[Items listed in a dataset]
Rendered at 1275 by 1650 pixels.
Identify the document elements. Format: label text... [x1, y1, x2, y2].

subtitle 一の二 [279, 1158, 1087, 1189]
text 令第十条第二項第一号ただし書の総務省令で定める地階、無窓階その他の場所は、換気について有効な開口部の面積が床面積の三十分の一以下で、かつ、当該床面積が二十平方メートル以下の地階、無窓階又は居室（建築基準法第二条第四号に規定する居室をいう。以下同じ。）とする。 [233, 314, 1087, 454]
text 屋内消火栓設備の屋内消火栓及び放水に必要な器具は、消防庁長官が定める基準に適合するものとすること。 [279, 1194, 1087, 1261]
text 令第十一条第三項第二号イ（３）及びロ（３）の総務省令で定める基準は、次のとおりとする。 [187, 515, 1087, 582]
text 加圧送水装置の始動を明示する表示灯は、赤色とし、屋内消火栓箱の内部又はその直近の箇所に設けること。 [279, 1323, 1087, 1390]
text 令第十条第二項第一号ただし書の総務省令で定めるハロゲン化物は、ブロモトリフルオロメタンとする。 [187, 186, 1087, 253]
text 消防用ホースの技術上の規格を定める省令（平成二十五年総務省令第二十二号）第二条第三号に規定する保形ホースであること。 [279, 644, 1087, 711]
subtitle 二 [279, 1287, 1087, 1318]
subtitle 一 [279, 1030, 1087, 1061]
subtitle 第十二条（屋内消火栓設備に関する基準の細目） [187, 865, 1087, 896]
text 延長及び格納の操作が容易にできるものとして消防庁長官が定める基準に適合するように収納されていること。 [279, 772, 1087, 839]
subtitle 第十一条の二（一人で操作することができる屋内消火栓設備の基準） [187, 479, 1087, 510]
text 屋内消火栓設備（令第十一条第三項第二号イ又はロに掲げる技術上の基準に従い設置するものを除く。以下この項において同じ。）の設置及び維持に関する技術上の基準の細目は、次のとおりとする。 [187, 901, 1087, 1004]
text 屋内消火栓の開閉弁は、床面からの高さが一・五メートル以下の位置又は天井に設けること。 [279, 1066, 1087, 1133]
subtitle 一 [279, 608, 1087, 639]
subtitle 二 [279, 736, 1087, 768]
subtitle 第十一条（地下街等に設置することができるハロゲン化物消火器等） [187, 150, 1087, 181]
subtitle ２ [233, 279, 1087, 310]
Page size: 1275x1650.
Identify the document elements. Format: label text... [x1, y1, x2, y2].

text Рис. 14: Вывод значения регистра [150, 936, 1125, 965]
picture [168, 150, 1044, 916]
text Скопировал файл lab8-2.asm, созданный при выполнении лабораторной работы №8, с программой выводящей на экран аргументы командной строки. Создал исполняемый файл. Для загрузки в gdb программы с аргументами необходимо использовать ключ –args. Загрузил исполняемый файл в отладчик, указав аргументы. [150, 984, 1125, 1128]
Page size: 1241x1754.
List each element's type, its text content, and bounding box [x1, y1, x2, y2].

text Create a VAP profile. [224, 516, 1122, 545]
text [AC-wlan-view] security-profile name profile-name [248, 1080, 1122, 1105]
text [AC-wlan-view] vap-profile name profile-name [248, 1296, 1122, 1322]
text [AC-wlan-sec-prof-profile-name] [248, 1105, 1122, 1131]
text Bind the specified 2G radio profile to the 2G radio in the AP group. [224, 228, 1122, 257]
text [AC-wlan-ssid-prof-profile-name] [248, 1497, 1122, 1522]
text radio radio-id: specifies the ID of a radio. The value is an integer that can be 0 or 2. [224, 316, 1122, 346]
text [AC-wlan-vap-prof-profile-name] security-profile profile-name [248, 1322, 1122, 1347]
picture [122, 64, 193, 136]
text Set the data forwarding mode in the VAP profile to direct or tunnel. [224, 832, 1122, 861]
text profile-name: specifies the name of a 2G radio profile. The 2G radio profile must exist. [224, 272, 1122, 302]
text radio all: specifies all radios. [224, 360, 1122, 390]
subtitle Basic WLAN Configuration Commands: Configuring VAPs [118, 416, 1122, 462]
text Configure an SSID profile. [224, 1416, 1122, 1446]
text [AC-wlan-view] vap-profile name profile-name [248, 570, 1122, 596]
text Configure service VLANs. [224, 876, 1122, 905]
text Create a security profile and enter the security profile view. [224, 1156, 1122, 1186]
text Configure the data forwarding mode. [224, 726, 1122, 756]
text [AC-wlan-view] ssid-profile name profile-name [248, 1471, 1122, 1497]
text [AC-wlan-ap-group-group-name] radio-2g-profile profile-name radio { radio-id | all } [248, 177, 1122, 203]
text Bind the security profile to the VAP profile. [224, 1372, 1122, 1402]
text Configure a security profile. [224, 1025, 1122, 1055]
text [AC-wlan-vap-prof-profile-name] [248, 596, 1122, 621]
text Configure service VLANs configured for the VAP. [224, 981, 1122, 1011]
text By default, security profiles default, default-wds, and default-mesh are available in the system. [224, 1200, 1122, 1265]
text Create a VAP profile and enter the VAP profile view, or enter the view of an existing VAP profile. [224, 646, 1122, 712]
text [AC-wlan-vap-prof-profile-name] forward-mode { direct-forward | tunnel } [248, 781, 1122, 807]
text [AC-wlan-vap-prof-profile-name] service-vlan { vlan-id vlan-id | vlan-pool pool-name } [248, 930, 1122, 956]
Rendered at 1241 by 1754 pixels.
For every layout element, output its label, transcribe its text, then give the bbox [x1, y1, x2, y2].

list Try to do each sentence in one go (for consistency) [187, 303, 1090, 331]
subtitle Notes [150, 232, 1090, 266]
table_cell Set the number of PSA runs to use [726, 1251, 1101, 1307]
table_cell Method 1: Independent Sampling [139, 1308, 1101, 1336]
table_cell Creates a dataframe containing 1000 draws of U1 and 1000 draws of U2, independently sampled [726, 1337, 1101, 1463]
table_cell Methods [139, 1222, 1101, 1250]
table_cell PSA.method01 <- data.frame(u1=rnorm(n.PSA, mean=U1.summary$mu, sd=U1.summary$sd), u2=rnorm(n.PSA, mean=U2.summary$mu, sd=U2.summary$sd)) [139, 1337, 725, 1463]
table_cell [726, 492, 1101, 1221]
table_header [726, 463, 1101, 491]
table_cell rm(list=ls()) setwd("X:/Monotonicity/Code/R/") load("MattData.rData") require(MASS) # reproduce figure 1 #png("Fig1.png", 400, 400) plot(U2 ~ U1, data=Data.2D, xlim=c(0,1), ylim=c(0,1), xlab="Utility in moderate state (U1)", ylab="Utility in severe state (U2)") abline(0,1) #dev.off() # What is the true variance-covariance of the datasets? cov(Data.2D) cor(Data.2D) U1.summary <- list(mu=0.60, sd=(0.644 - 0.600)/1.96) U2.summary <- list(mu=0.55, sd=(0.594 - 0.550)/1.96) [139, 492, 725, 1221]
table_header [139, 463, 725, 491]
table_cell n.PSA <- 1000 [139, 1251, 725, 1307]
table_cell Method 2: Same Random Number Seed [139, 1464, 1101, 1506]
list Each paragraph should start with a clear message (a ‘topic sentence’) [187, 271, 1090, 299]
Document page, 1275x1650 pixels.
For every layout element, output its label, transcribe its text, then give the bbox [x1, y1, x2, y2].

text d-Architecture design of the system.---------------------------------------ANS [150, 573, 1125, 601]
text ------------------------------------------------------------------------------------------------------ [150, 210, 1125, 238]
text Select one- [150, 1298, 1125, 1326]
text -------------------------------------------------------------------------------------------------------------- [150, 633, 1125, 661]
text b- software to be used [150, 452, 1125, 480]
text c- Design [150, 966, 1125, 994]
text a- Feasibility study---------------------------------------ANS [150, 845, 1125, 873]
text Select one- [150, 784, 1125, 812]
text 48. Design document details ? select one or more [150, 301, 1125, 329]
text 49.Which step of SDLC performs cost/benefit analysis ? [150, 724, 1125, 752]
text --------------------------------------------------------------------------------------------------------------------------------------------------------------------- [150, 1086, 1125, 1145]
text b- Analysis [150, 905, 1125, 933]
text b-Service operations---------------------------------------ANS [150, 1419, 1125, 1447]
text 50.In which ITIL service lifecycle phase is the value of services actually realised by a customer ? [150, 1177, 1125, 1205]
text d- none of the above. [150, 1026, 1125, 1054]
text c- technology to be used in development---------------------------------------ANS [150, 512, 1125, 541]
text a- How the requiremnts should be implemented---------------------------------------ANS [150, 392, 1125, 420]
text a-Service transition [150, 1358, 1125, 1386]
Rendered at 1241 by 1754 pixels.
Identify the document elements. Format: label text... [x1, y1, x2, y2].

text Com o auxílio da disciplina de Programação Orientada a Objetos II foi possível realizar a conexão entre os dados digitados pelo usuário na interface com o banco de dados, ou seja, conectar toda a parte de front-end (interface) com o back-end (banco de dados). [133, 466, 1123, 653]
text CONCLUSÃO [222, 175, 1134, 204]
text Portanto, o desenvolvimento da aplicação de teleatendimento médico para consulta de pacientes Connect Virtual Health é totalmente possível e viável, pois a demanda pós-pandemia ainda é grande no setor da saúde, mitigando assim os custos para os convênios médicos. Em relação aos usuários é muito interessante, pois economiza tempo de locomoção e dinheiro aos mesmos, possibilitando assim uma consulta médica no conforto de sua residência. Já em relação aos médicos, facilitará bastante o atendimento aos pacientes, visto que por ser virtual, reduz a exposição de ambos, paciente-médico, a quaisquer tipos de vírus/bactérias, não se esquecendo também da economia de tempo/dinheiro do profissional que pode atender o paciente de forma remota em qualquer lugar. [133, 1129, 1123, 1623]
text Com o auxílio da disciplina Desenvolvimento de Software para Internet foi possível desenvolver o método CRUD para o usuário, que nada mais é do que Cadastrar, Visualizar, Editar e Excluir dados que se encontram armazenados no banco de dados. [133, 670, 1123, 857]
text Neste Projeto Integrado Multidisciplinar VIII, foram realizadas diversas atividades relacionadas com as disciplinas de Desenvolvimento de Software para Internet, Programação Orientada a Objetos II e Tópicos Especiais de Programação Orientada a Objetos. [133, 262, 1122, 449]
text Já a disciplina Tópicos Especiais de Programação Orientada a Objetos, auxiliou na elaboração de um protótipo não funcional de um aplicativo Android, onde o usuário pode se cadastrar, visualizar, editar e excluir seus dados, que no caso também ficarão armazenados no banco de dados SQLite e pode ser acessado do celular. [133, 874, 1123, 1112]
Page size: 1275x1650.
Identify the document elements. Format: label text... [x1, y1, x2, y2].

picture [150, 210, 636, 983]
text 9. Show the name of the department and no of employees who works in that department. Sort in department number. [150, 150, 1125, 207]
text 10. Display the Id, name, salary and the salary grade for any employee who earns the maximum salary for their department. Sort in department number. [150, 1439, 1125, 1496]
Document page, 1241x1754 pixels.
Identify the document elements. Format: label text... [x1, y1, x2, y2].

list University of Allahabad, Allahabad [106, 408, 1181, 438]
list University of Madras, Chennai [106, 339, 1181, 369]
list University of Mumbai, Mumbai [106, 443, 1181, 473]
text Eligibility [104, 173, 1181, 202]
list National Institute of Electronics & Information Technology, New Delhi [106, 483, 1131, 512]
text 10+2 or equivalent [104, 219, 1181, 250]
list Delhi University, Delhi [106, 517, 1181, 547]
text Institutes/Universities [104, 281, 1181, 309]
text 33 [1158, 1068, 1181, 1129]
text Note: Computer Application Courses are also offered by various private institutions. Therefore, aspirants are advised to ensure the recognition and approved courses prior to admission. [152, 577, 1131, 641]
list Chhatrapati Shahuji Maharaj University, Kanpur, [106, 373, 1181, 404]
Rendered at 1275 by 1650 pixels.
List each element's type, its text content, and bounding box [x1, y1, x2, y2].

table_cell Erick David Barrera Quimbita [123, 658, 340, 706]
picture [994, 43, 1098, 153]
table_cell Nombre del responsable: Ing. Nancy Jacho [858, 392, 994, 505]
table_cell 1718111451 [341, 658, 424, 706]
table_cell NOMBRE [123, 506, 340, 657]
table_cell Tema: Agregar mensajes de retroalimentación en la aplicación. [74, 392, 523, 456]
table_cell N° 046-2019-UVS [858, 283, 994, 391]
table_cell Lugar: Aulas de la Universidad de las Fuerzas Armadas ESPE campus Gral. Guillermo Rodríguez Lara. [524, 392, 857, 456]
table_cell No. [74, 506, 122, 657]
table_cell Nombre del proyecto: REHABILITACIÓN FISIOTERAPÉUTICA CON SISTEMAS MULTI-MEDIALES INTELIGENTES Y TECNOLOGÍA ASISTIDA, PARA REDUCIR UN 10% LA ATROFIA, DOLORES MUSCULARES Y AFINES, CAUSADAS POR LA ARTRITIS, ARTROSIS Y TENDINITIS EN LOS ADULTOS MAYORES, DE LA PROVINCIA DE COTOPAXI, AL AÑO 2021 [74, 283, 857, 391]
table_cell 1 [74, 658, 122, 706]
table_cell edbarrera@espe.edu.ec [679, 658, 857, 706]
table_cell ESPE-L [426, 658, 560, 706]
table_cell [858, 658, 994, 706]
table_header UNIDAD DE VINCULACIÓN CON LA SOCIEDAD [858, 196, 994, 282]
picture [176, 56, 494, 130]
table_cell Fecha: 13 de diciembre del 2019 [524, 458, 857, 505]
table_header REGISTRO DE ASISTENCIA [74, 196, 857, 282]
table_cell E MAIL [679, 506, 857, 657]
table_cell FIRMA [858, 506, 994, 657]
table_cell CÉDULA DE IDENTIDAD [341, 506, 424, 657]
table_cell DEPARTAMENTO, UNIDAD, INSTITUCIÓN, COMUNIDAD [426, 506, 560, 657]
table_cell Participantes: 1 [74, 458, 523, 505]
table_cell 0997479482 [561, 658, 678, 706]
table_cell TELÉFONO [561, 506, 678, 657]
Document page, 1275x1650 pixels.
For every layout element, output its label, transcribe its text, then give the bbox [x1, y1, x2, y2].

**JOB**
Determine how many lines above contain the string "UNIDAD". Give only that number.

**REPLY TO THE TASK**
2